Materials provided:
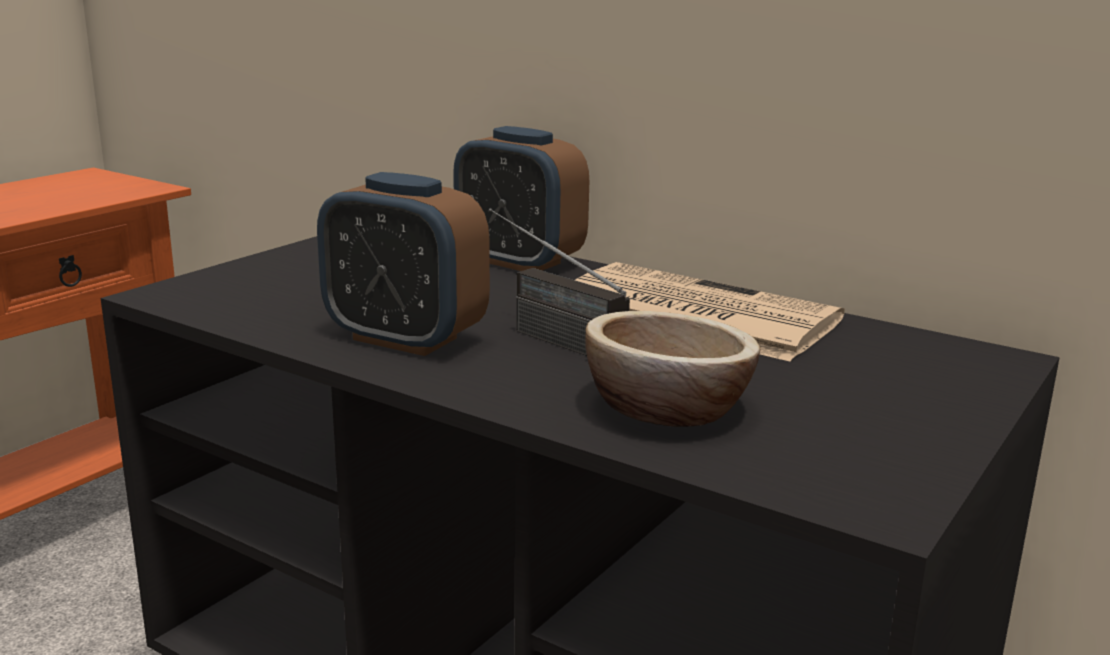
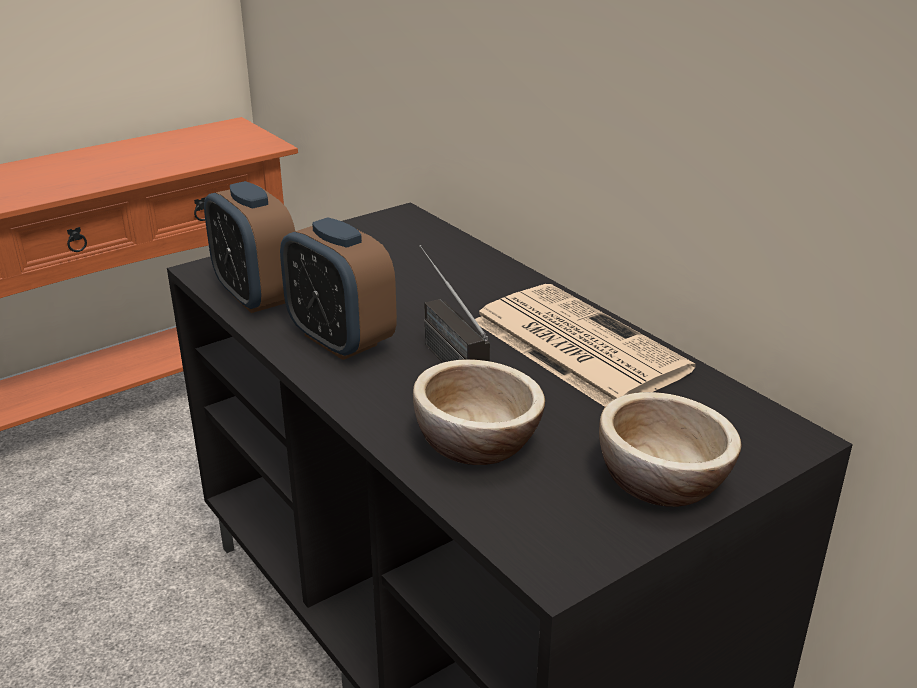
camera: 20 degrees right, 10 degrees up
alarm clock [453,126,589,271] -> alarm clock moved to [204,181,295,313]
none -> bowl [599,392,741,507]

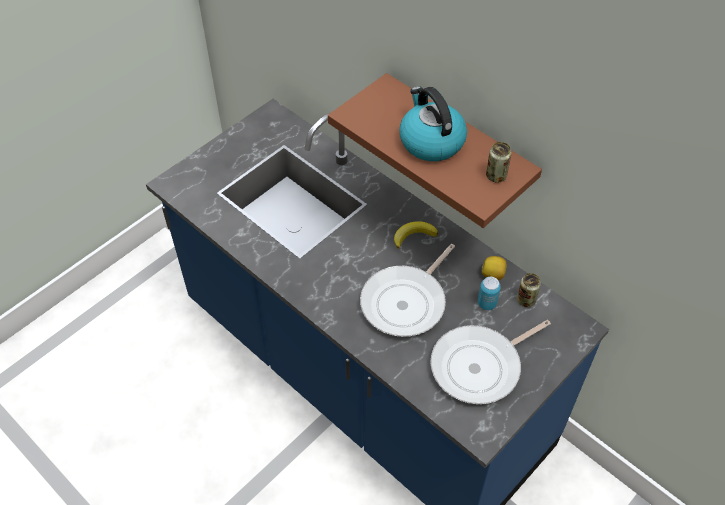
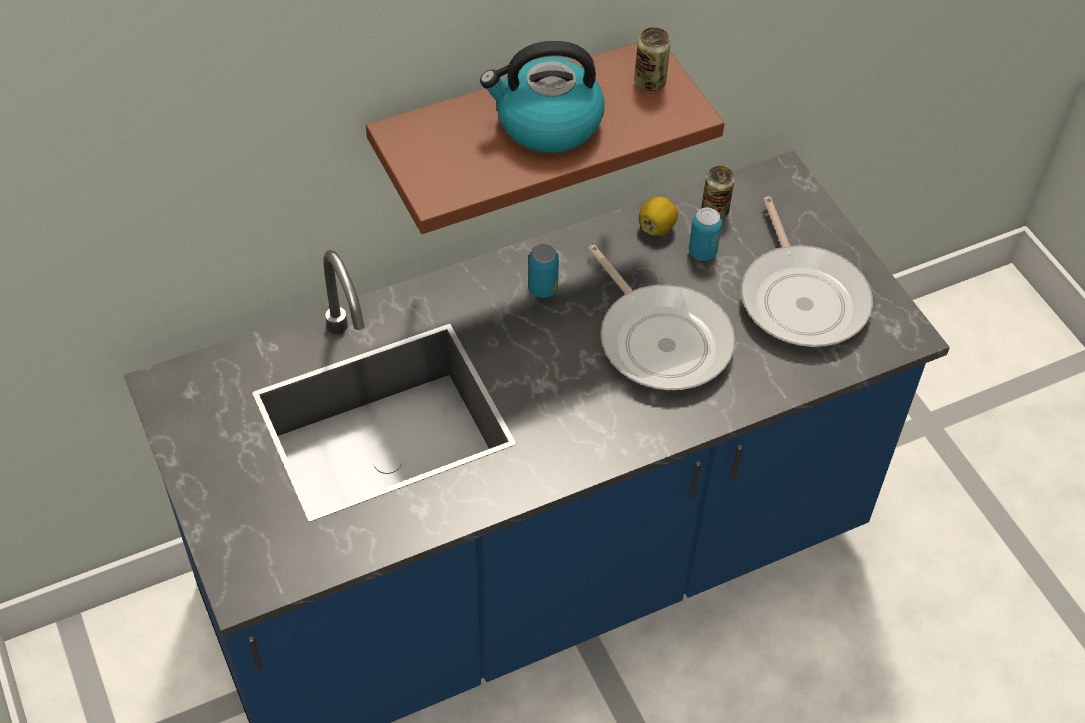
camera: 70 degrees left, 0 degrees up
banana [394,221,438,249] -> can [528,244,559,298]

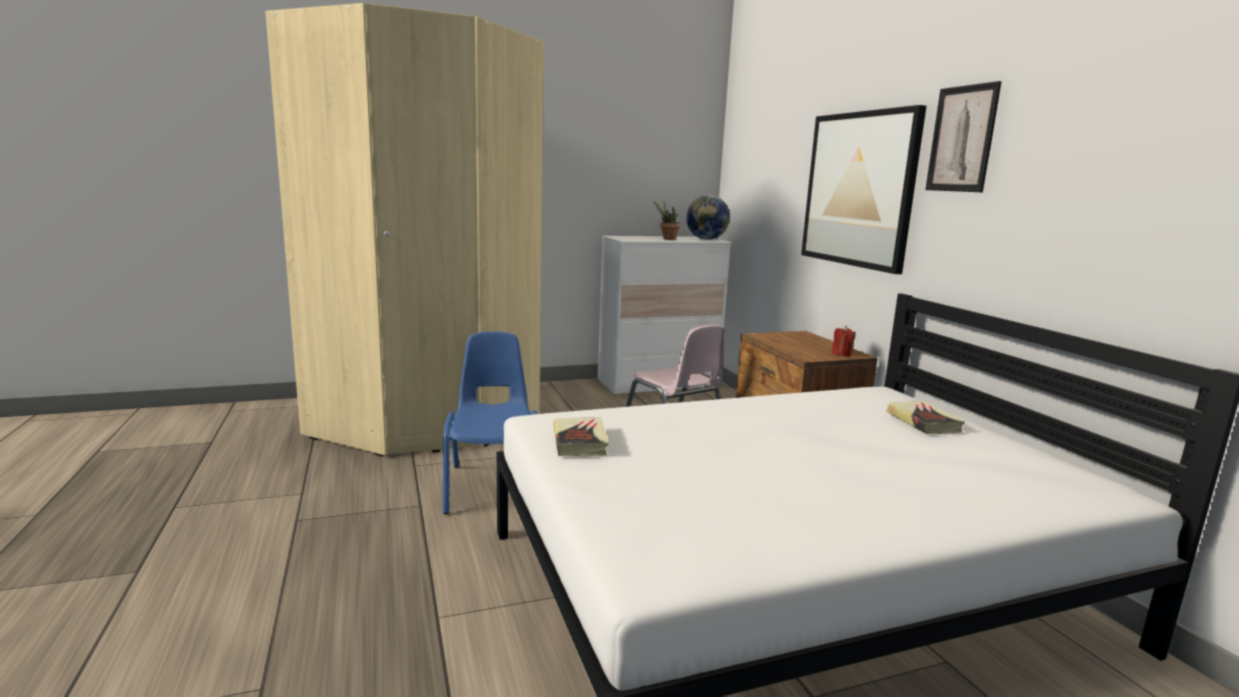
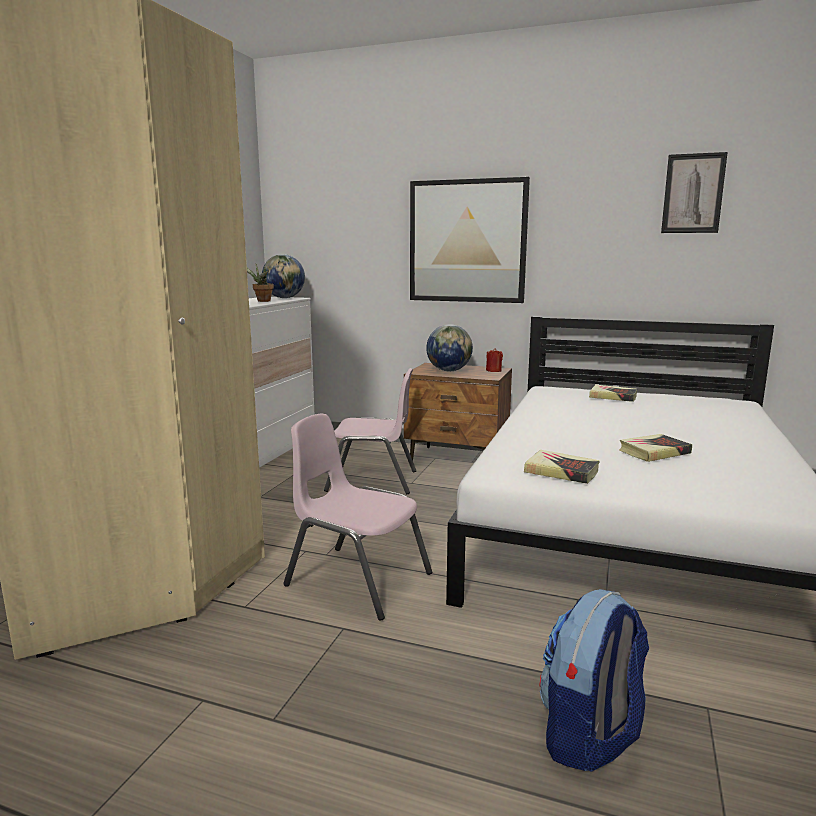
camera: 50 degrees left, 0 degrees up
blue chair [443,332,537,515] -> pink chair [283,414,432,621]
picture [925,81,1002,192] -> picture moved to [661,152,728,233]
none -> globe [426,324,473,371]
none -> backpack [540,589,649,772]
none -> book [619,434,692,462]

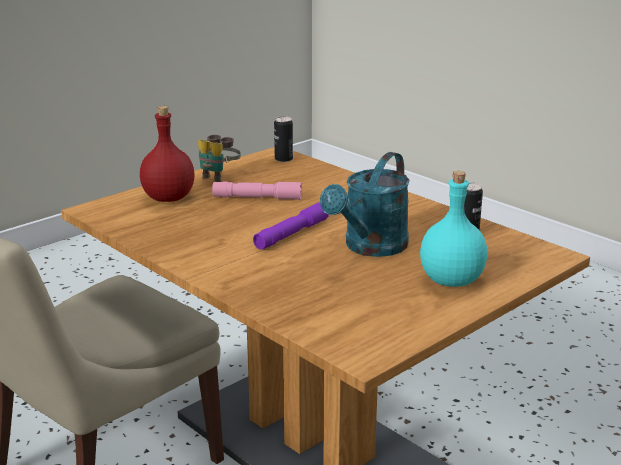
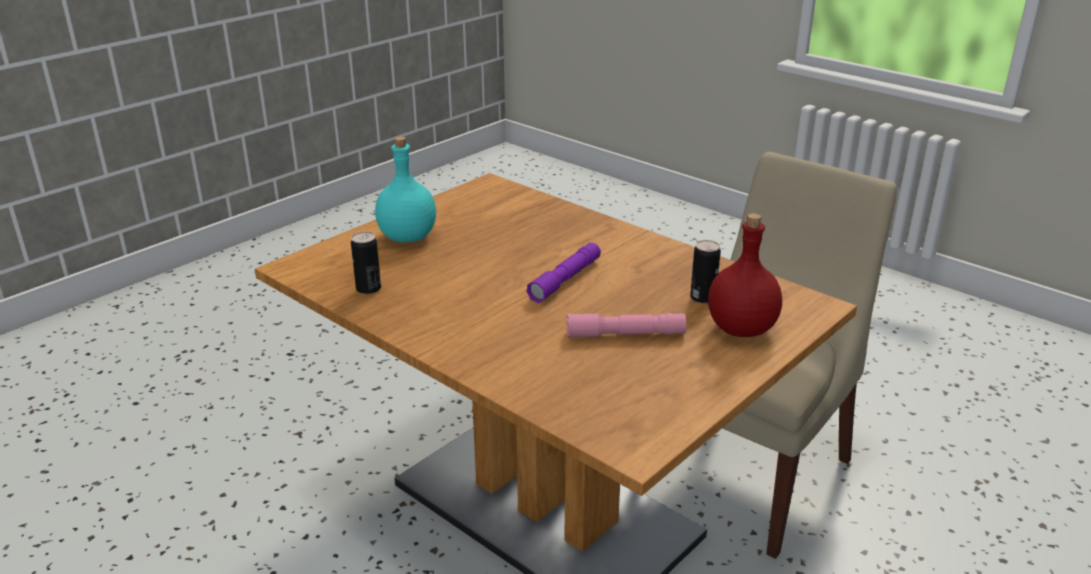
camera: 175 degrees right, 5 degrees up
binoculars [198,135,241,182] -> none
can [274,116,293,162] -> can moved to [690,240,721,303]
turquoise watering can [320,152,410,257] -> none

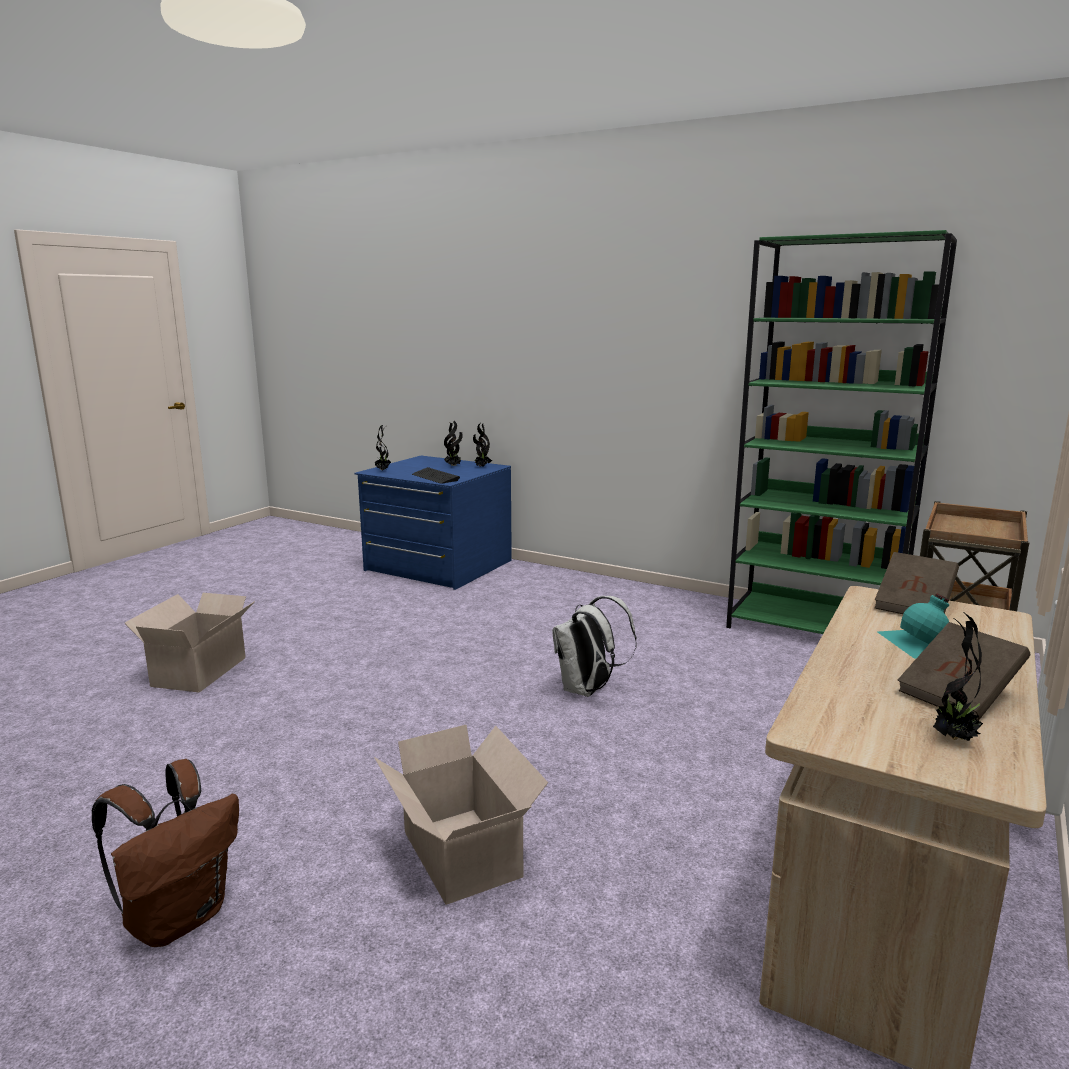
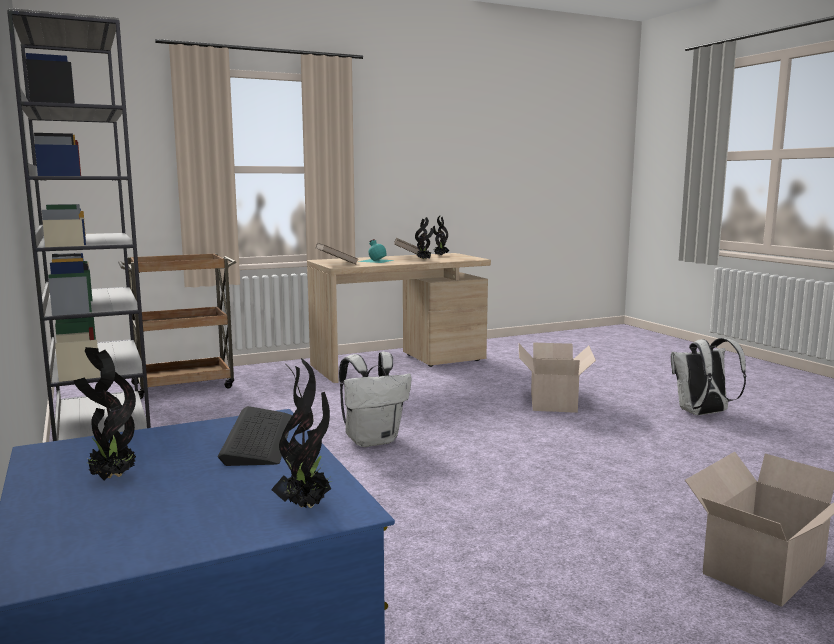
camera: 145 degrees left, 5 degrees down
brown backpack [92,759,239,947] -> white backpack [671,338,746,415]
potted plant [473,424,492,467] -> potted plant moved to [415,217,434,260]
green bookcase [726,230,957,634] -> grey bookcase [7,8,151,441]

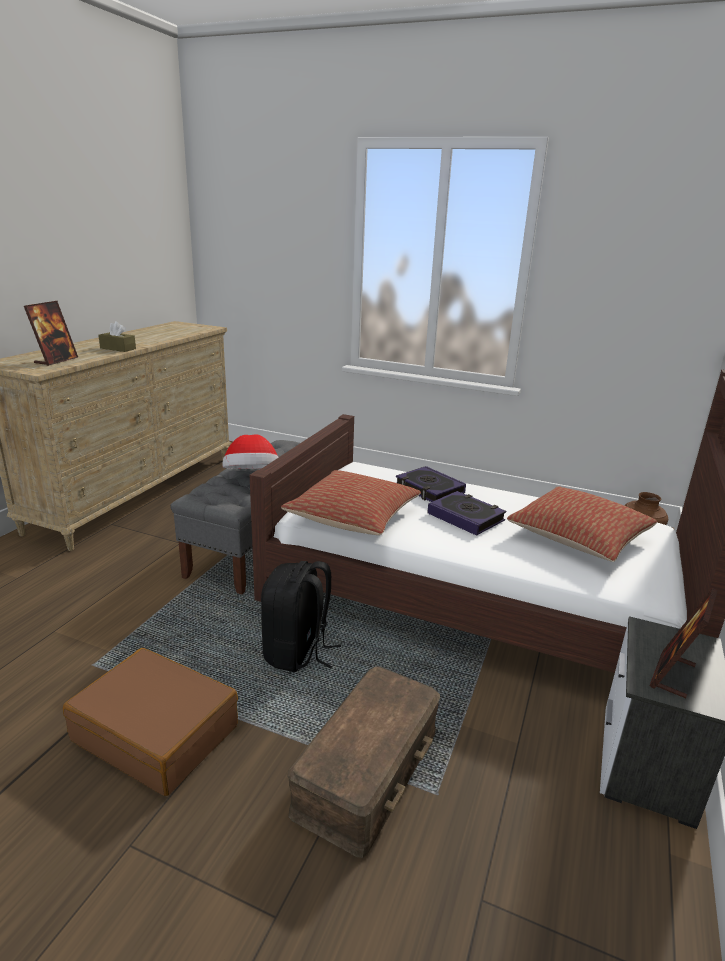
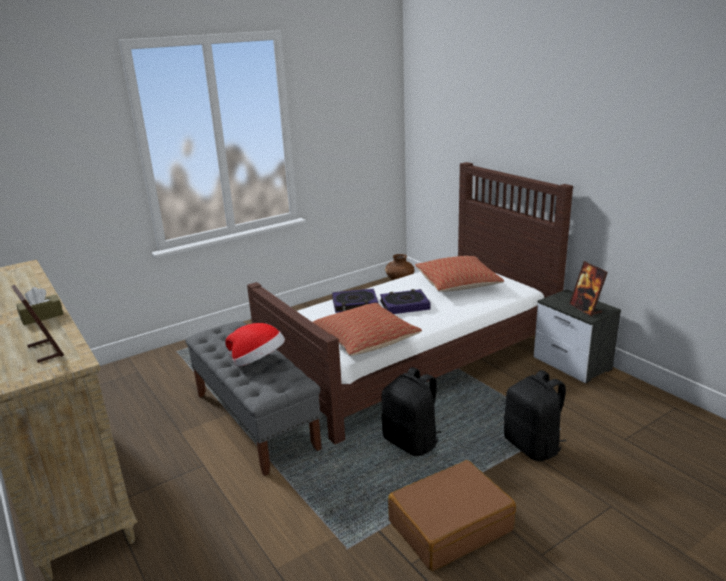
camera: 55 degrees left, 0 degrees up
brown storage box [287,666,440,858] -> black backpack [504,370,566,461]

Try it: With the pictures left out, write out exactly the lines above from the one containing "blue chair [443,332,537,515]" through the one containing "can [274,116,293,162] ->".

Completed task:
blue chair [443,332,537,515] -> pink chair [283,414,432,621]
picture [925,81,1002,192] -> picture moved to [661,152,728,233]
none -> globe [426,324,473,371]
none -> backpack [540,589,649,772]
none -> book [619,434,692,462]

camera: 175 degrees right, 5 degrees up
binoculars [198,135,241,182] -> none
can [274,116,293,162] -> can moved to [690,240,721,303]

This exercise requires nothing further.